TAREFAS PROPOSTAS:
[A] Diga se cada afirmação a seguir está de acordo com o texto abaixo, respondendo sim ou não e citando literalmente as palavras do texto que decidem a questão: (i) a Rede Globo recomendou que pautas positivas fossem evitadas, salvo se surgissem naturalmente; (ii) o adolescente acorrentado ao poste tinha 17 anos; (iii) a Rede Globo tem 122 emissoras afiliadas.
[B] Troque "âncora" por "apresentadora" no trecho do texto abaixo que começa em "No telejornal SBT" e termina em "Rio de Janeiro.", e escreva esse trecho novamente.

··· BLOCO DE TEXTO

De quem é a culpa por esse justiciamento de um espaço
público ? – PHA
O Conversa Afiada tem o imenso prazer de republicar
antológico artigo do professor Venício Lima, do Observatório da Imprensa (não
deixe de ler também sobre “hipocrisia” e “a resposta dos black blocs ao
editorial do jn”):
A alteridade cínica da grande mídia
Por Venício A. de Lima
A Rede Globo de Televisão recomendou a seus jornalistas,
inclusive os que trabalham em suas 122 (cento e vinte e duas) emissoras
afiliadas, “que a Copa e a seleção brasileira são uma paixão nacional, mas que
irregularidades deverão ser denunciadas e ‘pautas positivas’ deverão ser
evitadas, a não ser que ‘surjam naturalmente’. Reportagens que mostram como a
Copa está beneficiando grupos de pessoas, como os comerciantes vizinhos a
estádios, já não estão sendo produzidas para o Jornal Nacional” (ver aqui, e aqui
a resposta da Globo).
No telejornal SBT Brasil, a âncora fez aberta apologia de
“justiceiros” vingadores que espancaram, despiram e acorrentaram pelo pescoço
um suspeito adolescente, de 15 anos, a um poste no Flamengo, no Rio de Janeiro.

······
··· REGISTROS DE DADOS

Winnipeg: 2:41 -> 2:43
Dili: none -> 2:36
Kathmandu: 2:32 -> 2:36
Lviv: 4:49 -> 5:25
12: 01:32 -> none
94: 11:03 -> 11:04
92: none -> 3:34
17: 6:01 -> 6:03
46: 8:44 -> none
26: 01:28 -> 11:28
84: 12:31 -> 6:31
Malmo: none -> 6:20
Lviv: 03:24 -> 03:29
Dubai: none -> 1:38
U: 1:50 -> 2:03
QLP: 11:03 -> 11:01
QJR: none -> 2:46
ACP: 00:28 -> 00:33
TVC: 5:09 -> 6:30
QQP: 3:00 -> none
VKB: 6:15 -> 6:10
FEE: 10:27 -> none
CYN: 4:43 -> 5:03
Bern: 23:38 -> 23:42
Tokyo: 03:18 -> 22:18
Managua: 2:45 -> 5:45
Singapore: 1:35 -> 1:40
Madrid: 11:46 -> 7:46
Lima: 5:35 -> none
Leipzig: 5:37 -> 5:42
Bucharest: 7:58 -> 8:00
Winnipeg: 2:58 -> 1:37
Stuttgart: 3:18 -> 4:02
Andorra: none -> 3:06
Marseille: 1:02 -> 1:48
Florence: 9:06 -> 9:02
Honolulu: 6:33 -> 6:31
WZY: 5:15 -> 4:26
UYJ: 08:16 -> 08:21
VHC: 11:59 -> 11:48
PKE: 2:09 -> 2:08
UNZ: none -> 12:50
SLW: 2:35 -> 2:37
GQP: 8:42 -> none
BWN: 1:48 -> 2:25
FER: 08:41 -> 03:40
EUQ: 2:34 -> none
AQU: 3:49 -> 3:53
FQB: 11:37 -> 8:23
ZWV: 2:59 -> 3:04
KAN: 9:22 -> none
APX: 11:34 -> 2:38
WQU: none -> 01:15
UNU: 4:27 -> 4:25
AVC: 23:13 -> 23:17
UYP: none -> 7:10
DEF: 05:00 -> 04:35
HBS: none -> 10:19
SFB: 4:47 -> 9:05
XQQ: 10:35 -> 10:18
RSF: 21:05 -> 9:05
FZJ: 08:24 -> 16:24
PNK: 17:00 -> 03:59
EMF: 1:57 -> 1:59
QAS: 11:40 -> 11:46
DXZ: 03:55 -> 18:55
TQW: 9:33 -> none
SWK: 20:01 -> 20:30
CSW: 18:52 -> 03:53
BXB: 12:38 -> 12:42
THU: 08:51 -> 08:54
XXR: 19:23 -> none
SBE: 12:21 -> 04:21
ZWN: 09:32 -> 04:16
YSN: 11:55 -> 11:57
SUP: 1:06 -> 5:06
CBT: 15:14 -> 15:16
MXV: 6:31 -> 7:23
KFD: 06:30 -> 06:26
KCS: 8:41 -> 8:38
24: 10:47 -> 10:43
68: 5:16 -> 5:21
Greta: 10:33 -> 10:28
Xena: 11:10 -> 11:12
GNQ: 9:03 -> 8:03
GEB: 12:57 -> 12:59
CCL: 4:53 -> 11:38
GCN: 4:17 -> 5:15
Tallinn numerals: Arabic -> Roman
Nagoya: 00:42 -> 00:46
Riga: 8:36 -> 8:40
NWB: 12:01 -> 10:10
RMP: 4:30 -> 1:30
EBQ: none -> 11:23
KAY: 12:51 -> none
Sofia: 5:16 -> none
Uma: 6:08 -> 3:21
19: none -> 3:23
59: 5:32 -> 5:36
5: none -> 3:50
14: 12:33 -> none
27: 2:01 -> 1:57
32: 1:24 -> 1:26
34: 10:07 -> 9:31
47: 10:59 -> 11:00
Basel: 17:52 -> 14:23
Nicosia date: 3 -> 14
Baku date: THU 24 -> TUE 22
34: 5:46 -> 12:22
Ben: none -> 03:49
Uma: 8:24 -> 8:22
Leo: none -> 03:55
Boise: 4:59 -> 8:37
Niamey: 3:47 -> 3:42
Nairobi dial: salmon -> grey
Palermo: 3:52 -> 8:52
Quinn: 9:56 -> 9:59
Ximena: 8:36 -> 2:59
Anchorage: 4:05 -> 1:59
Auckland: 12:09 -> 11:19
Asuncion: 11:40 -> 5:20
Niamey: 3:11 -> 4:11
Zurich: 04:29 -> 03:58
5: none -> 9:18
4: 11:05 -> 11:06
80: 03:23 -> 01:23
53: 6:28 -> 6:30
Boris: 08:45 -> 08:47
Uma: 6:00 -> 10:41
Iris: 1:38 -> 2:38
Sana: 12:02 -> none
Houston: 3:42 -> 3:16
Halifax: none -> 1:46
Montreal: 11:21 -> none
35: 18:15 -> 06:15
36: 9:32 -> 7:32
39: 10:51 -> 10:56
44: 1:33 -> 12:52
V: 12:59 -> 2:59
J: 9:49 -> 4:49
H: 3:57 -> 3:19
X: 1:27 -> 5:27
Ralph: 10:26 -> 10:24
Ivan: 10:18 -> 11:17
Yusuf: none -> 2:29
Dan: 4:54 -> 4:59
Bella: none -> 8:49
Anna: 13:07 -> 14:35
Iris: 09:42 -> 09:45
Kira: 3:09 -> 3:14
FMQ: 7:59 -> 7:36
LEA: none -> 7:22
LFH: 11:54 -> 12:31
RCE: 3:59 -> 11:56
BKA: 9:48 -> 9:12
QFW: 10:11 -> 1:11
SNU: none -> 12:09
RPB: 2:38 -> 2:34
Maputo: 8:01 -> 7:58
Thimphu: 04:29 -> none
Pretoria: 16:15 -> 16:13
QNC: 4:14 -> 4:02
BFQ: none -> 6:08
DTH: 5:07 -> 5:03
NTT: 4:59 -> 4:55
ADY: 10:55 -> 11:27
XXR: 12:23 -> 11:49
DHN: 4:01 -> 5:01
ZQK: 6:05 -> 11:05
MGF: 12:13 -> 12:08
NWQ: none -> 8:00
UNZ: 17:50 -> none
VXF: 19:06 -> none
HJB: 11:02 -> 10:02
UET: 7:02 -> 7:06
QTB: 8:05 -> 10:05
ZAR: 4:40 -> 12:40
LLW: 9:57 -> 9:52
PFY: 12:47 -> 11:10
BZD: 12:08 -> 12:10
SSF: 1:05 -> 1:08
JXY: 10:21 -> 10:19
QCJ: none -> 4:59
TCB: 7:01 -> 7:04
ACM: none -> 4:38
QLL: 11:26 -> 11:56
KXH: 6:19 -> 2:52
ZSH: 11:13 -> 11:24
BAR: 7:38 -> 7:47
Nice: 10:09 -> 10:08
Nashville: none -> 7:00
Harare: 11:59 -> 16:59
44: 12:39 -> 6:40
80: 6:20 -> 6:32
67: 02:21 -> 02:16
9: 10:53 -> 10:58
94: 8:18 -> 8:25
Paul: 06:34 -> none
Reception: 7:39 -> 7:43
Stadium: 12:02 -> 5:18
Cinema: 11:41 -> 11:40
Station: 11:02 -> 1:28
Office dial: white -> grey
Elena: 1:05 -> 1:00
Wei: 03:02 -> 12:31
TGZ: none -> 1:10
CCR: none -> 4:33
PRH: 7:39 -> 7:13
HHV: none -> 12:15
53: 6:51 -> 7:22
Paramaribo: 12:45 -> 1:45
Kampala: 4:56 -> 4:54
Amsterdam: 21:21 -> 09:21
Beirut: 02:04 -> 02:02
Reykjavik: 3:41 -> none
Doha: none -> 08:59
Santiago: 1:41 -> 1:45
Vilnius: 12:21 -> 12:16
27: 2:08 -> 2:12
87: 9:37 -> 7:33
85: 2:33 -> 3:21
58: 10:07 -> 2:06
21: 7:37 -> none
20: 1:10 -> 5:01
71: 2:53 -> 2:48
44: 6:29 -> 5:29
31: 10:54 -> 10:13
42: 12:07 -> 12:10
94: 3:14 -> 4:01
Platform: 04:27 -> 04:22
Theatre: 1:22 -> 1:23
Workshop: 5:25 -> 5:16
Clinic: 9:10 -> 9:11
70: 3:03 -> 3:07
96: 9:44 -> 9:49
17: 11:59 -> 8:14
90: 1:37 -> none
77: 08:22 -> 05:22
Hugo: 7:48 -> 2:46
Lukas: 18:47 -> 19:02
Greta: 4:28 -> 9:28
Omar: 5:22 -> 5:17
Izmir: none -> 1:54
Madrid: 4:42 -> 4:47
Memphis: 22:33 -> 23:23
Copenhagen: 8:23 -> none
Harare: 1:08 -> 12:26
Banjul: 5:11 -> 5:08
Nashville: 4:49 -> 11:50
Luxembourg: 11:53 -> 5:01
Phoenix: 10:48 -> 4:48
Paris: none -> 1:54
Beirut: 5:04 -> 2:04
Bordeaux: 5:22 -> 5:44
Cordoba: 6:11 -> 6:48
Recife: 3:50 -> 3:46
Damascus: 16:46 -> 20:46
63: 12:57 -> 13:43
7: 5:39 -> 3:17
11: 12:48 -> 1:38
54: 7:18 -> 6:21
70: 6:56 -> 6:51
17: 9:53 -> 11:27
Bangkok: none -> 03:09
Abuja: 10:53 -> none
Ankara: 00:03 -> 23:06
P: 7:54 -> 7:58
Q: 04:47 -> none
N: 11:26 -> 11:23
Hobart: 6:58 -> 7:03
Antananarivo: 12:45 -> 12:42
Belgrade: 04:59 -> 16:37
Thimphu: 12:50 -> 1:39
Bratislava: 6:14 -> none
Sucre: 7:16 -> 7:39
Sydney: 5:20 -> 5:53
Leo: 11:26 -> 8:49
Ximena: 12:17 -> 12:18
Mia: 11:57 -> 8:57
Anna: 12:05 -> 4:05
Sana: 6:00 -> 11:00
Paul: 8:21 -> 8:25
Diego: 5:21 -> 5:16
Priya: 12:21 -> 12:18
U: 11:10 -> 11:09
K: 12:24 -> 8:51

······

RESULTADOS POR TAREFA:
[A]
(i) Sim: "‘pautas positivas’ deverão ser evitadas, a não ser que ‘surjam naturalmente’"
(ii) Não: "um suspeito adolescente, de 15 anos"
(iii) Sim: "suas 122 (cento e vinte e duas) emissoras afiliadas"

[B]
No telejornal SBT Brasil, a apresentadora fez aberta apologia de
“justiceiros” vingadores que espancaram, despiram e acorrentaram pelo pescoço
um suspeito adolescente, de 15 anos, a um poste no Flamengo, no Rio de Janeiro.